[Saved data entries]
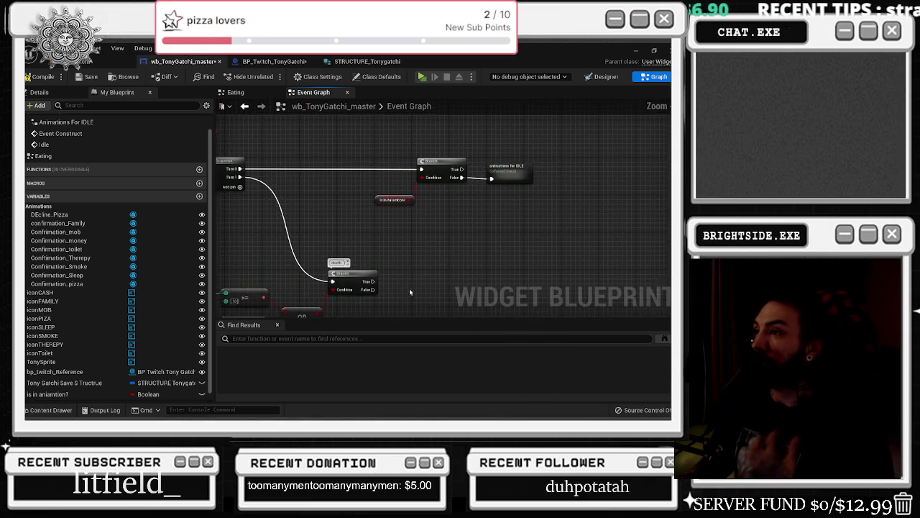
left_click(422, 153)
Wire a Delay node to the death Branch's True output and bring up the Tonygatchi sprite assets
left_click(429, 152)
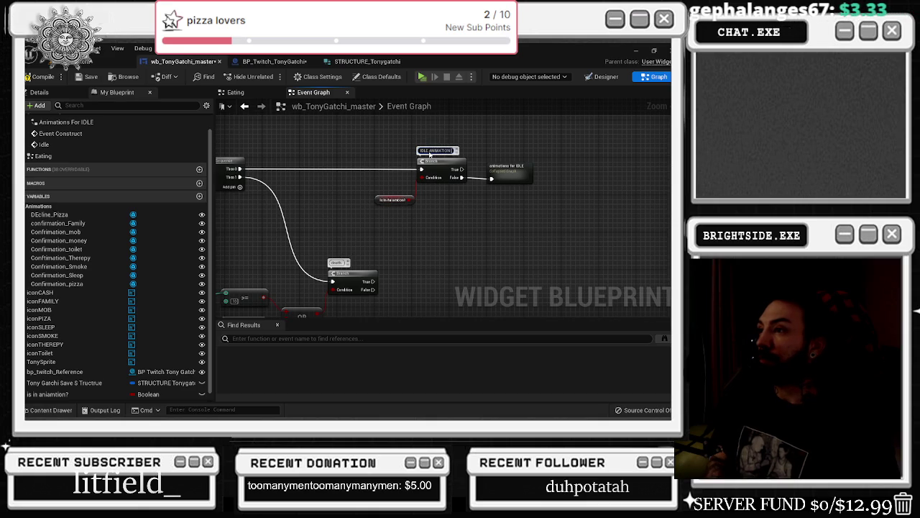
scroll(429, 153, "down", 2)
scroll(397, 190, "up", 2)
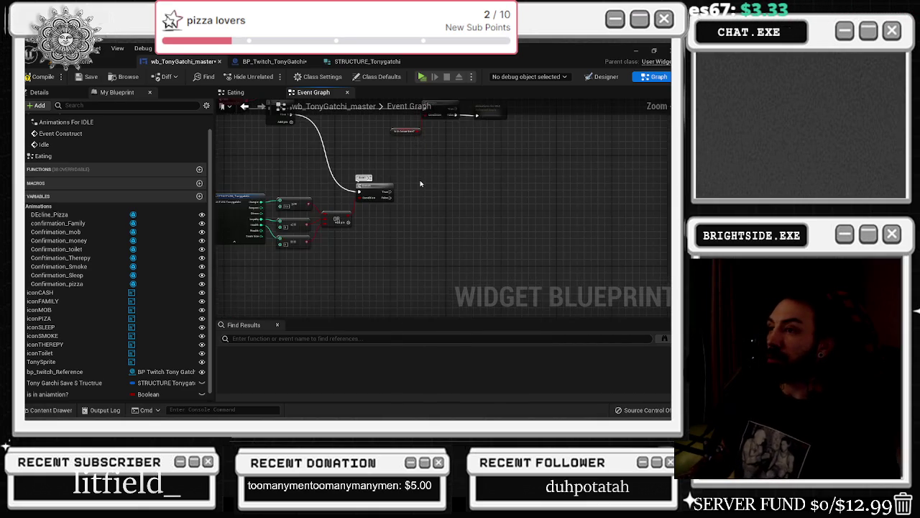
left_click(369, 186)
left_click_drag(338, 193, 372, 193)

Directions for this task ->
Write down all the entries exactly, but not the pictures they hold.

Solution to this exercise ->
left_click(422, 153)
Wire a Delay node to the death Branch's True output and bring up the Tonygatchi sprite assets
left_click(429, 152)
scroll(429, 153, "down", 2)
scroll(397, 190, "up", 2)
left_click(369, 186)
left_click_drag(338, 193, 372, 193)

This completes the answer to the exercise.